## ACTION ITEM:
The answer is every line in the data below that contains the word "Right".

## DATA RECORDS:
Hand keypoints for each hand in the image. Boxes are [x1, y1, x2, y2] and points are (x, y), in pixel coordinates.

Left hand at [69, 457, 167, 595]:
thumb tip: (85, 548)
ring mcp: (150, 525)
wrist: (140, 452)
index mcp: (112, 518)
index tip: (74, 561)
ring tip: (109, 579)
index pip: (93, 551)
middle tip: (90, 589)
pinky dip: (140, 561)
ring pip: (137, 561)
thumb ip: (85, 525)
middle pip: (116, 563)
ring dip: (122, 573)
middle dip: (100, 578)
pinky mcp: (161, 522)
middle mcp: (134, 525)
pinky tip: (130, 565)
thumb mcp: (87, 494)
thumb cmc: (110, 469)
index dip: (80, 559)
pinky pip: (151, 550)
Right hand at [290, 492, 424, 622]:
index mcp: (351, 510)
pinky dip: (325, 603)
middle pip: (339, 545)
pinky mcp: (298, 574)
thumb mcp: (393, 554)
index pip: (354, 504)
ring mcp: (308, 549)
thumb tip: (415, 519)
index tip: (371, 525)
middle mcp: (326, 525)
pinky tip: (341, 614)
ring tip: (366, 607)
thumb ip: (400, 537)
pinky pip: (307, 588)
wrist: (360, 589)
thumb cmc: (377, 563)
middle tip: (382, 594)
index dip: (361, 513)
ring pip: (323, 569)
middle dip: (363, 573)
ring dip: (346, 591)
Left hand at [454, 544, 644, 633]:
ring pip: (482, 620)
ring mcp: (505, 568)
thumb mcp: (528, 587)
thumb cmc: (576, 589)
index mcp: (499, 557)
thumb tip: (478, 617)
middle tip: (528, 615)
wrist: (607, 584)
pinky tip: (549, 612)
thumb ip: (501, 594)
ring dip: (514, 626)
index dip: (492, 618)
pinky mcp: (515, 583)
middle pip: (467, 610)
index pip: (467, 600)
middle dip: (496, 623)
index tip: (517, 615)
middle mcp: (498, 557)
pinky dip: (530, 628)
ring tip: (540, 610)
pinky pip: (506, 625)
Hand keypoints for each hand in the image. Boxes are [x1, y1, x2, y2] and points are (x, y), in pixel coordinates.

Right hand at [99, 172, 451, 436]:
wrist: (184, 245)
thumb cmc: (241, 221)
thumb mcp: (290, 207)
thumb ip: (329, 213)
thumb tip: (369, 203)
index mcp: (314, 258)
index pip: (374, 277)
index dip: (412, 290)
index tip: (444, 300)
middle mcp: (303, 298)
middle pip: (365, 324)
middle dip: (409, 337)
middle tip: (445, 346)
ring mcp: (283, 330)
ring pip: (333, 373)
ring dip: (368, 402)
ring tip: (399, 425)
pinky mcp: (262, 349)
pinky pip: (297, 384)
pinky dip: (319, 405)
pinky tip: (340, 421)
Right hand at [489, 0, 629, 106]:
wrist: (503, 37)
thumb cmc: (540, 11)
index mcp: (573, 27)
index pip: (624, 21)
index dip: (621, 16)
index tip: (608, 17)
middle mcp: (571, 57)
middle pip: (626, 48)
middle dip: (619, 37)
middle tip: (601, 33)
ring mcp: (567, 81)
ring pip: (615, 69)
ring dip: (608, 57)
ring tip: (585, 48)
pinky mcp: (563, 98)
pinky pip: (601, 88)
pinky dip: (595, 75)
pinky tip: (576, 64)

## ANSWER TO THE EXERCISE:
Right hand at [290, 492, 424, 622]:
Right hand at [99, 172, 451, 436]:
Right hand at [489, 0, 629, 106]:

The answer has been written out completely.